I've a first question so I apologize if the format is completely awry.
I'm reading Meeting the Shadow: The Hidden Power of the Dark Side of Human Nature and I came across this passage by Edward C. Whitmont:
The shadow cannot be eliminated. It is the ever present dark brother or sister. Whenever we fail to see where it stands, there is likely to be trouble afoot. For then it is certain to be standing behind us. The adequate question therefore never is: Have I a shadow problem? Have I a negative side? But rather: Where does it happen to be right now? When we cannot see it, it is time to beware! And it is helpful to remember Jung's formulation that a complex is not pathological per se. It becomes pathological only when we assume that we do not have it; because then it has us.

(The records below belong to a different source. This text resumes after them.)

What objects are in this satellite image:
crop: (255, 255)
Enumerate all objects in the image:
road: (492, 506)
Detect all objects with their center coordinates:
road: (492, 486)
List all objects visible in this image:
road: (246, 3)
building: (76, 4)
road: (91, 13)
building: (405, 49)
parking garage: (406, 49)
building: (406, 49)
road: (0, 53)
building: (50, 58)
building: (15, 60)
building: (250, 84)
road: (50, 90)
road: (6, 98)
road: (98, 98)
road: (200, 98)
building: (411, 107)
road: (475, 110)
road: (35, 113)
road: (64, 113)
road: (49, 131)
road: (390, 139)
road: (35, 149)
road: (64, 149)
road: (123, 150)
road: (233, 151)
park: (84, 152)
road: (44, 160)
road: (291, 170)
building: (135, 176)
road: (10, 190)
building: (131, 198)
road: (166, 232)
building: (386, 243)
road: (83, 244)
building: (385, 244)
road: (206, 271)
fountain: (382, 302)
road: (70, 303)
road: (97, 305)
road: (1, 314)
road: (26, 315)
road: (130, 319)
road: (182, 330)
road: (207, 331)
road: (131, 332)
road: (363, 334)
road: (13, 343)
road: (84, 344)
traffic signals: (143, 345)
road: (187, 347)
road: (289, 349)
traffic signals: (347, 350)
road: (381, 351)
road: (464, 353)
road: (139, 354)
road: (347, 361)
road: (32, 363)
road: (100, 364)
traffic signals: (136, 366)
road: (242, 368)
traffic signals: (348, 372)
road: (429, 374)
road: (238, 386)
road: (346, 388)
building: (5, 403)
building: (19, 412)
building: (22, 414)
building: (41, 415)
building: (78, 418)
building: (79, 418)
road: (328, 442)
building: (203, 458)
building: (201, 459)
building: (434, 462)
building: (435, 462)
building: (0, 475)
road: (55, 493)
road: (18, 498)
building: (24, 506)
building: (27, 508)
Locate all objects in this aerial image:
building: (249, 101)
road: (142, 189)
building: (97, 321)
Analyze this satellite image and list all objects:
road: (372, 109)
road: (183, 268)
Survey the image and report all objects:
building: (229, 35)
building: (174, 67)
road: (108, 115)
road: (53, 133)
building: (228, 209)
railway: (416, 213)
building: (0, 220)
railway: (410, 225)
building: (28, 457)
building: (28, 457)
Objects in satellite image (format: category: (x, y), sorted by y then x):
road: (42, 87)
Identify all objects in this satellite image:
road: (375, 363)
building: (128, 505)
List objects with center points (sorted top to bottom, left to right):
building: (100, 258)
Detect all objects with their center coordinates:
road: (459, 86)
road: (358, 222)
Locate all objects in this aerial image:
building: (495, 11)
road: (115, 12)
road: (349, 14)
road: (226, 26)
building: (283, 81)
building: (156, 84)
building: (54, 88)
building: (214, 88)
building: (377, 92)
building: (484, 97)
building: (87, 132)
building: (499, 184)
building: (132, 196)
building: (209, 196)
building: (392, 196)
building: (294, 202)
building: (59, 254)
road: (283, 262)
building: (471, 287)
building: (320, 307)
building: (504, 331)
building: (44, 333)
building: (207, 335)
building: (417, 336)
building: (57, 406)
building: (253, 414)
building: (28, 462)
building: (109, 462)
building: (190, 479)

The bold is my own addition to emphasize where my question stems from. This is the whole paragraph to the end of the chapter so as much context as I could give on it. To me (psychology as an interest/hobby with no classes or experience) this means that when we ignore the effects a complex has on us then it becomes pathological.
An example: Say I have an amputated hand and am lividly jealous at the sight of people doing things two-handed. By refusing to acknowledge and deal with this dilemma, I am relegating it to others to deal with by default and it thusly becomes pathological.
Is this accurate? Are there other important factors to take into consideration when considering a complex pathological?